Il va falloir trouver une autre manière de « faire Église », plus vivante, plus solidaire, plus ouverte. Et pour cela, la seule issue sera sans doute un retour au modèle des communautés primitives. Or dans ces premières assemblées : pas de prêtres, mais des gens pleins de foi et d’enthousiasme qui se réunissaient et partageaient l’enseignement de foi, le pain, l’entre-aide. Les presbytres étaient simplement des « anciens » ; les femmes -comme le montre st Paul- avaient toute leur place, y compris à la tête d’une communauté comme Phoébé à Cenchrée.
La nomination des femmes aux postes de lectorat et d’acolytat est un acte symbolique fort s’il montre que l’Église est prête à abandonner ses vieilles recettes hiérarchiques sclérosées. Ainsi reçu, ce motu proprio est un encouragement. Il devient la petite larme qui fait déborder le lit du fleuve et permet de rompre les amarres pour découvrir le grand large. Sinon, il reste la sucette que l’on donne à l’enfant qui pleure de faim.
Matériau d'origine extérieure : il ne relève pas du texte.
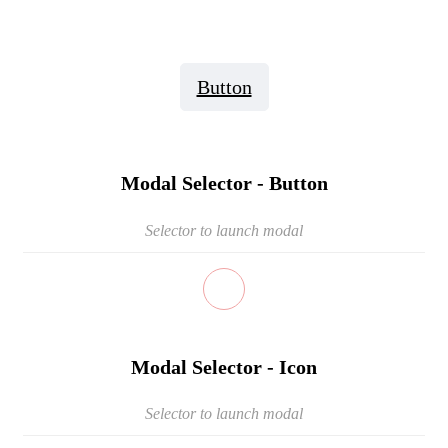
Button
Modal Selector - Button
Selector to launch modal
Modal Selector - Icon
Selector to launch modal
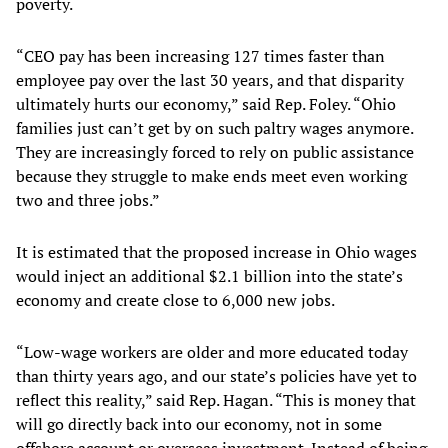
poverty.
“CEO pay has been increasing 127 times faster than
employee pay over the last 30 years, and that disparity
ultimately hurts our economy,” said Rep. Foley. “Ohio
families just can’t get by on such paltry wages anymore.
They are increasingly forced to rely on public assistance
because they struggle to make ends meet even working
two and three jobs.”
It is estimated that the proposed increase in Ohio wages
would inject an additional $2.1 billion into the state’s
economy and create close to 6,000 new jobs.
“Low-wage workers are older and more educated today
than thirty years ago, and our state’s policies have yet to
reflect this reality,” said Rep. Hagan. “This is money that
will go directly back into our economy, not in some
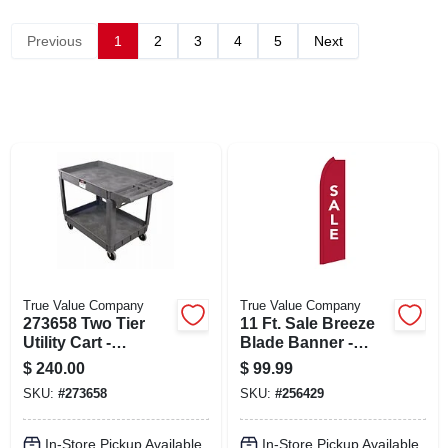
CART
Previous
1
2
3
4
5
Next
True Value Company
True Value Company
273658 Two Tier
11 Ft. Sale Breeze
Utility Cart -
Blade Banner -
Versatile Rolling
Model 256429 For
$
240.00
$
99.99
Storage Solution
Outdoor
SKU:
#
273658
SKU:
#
256429
Promotions
In-Store Pickup Available
In-Store Pickup Available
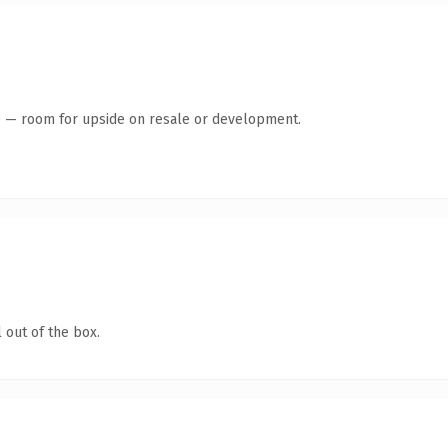
te — room for upside on resale or development.
 out of the box.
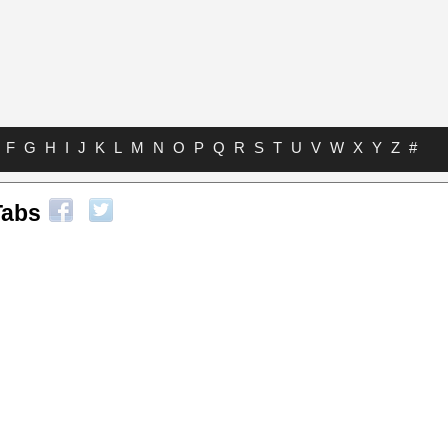
F
G
H
I
J
K
L
M
N
O
P
Q
R
S
T
U
V
W
X
Y
Z
#
Tabs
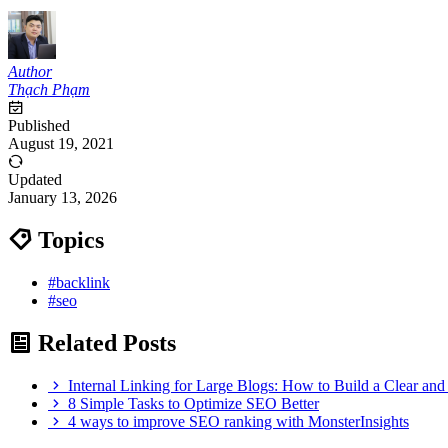
Author
Thạch Phạm
Published
August 19, 2021
Updated
January 13, 2026
Topics
#backlink
#seo
Related Posts
Internal Linking for Large Blogs: How to Build a Clear and 
8 Simple Tasks to Optimize SEO Better
4 ways to improve SEO ranking with MonsterInsights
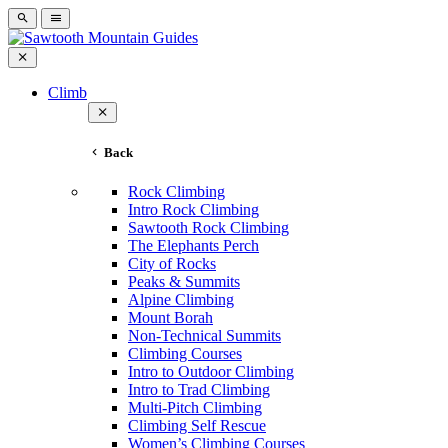
Climb
Back
Rock Climbing
Intro Rock Climbing
Sawtooth Rock Climbing
The Elephants Perch
City of Rocks
Peaks & Summits
Alpine Climbing
Mount Borah
Non-Technical Summits
Climbing Courses
Intro to Outdoor Climbing
Intro to Trad Climbing
Multi-Pitch Climbing
Climbing Self Rescue
Women’s Climbing Courses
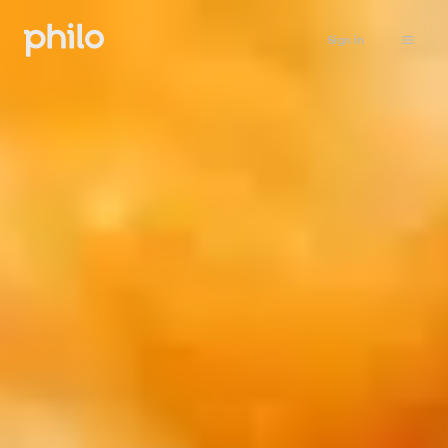
Sign in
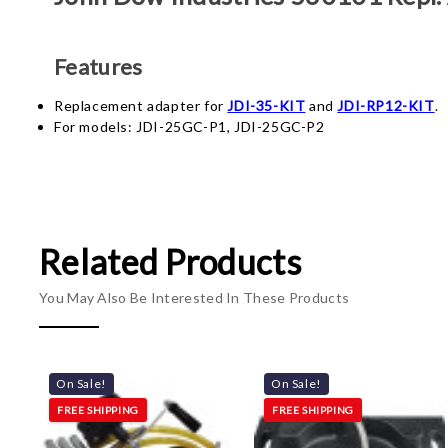
Features
Replacement adapter for
JDI-35-KIT
and
JDI-RP12-KIT
.
For models:
JDI-25GC-P1,
JDI-25GC-P2
Related Products
You May Also Be Interested In These Products
On Sale!
On Sale!
FREE SHIPPING
FREE SHIPPING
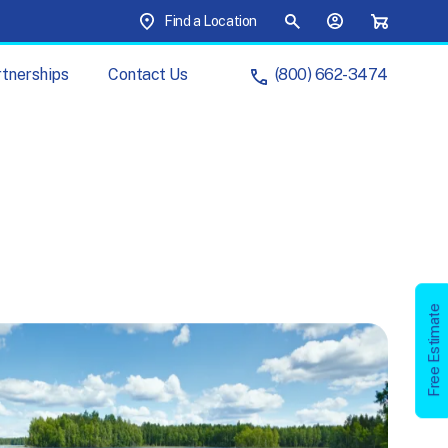
Top Menu
Find a Location
Site Search
Your Account
Shopping C
tnerships
Contact
Us
(800) 662-3474
ur
Brands
ur
Partnerships
artner
with
Us
Management
s
Free
Estimate
Free Estimate
Your
Cart
Account
chure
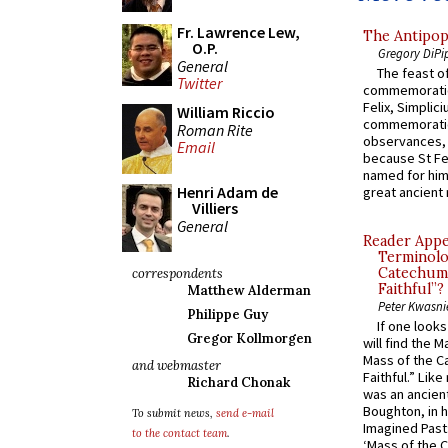
Fr. Lawrence Lew,
The Antipop
O.P.
Gregory DiPi
General
The feast of
Twitter
commemoratio
Felix, Simplici
William Riccio
commemoratio
Roman Rite
observances, 
Email
because St Fe
named for him 
Henri Adam de
great ancient 
Villiers
General
Reader Appea
Terminolo
Catechume
correspondents
Faithful”?
Matthew Alderman
Peter Kwasni
Philippe Guy
If one look
Gregor Kollmorgen
will find the 
Mass of the C
and webmaster
Faithful.” Lik
Richard Chonak
was an ancient
Boughton, in h
To submit news,
send e-mail
Imagined Past:
to the contact team
.
‘Mass of the C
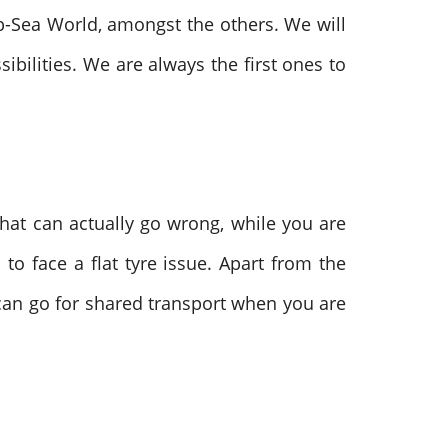
p-Sea World, amongst the others. We will
bilities. We are always the first ones to
that can actually go wrong, while you are
o face a flat tyre issue. Apart from the
can go for shared transport when you are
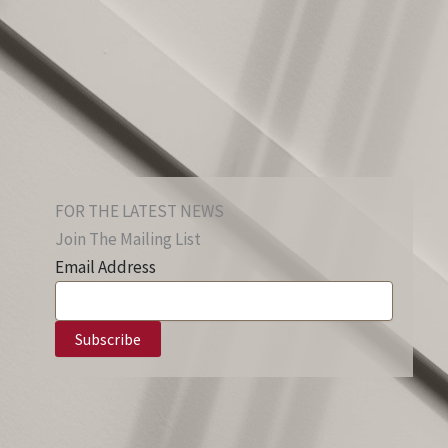
FOR THE LATEST NEWS
Join The Mailing List
Email Address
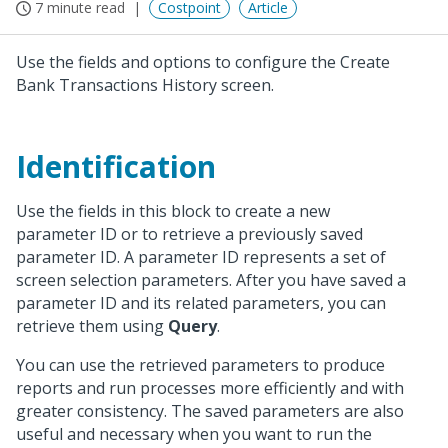
7 minute read
Costpoint
Article
Use the fields and options to configure the Create
Bank Transactions History screen.
Identification
Use the fields in this block to create a new
parameter ID or to retrieve a previously saved
parameter ID. A parameter ID represents a set of
screen selection parameters. After you have saved a
parameter ID and its related parameters, you can
retrieve them using
Query
.
You can use the retrieved parameters to produce
reports and run processes more efficiently and with
greater consistency. The saved parameters are also
useful and necessary when you want to run the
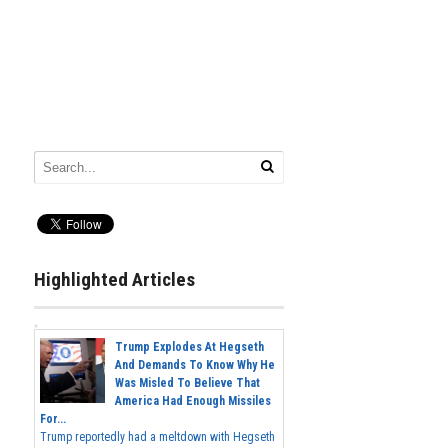
Highlighted Articles
Trump Explodes At Hegseth
And Demands To Know Why He
Was Misled To Believe That
America Had Enough Missiles
For...
Trump reportedly had a meltdown with Hegseth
Elle le fait taire ; elle ne le nourrit pas.
Sylvaine Landrivon
Théologienne, docteure en théologie
Membre de Toutes apôtres !
La problématique reste entière, comme vous le formulez dans votre conclusion “ce motu proprio est un encouragement. Il devient la petite larme qui fait déborder le lit du fleuve et permet de rompre les amarres pour découvrir le grand large. Sinon, il reste la sucette que l’on donne à l’enfant qui pleure de faim. Elle le fait taire ; elle ne le nourrit pas.” Vous parlez, en invoquant le droit canon de 1983, de l’égalité hommes-femmes. Mais il y en a qui sont plus égaux que d’autres. Toutes et tous sont appelés à la mission, mais chacun à sa place. Ils sont au pouvoir, elles sont au service.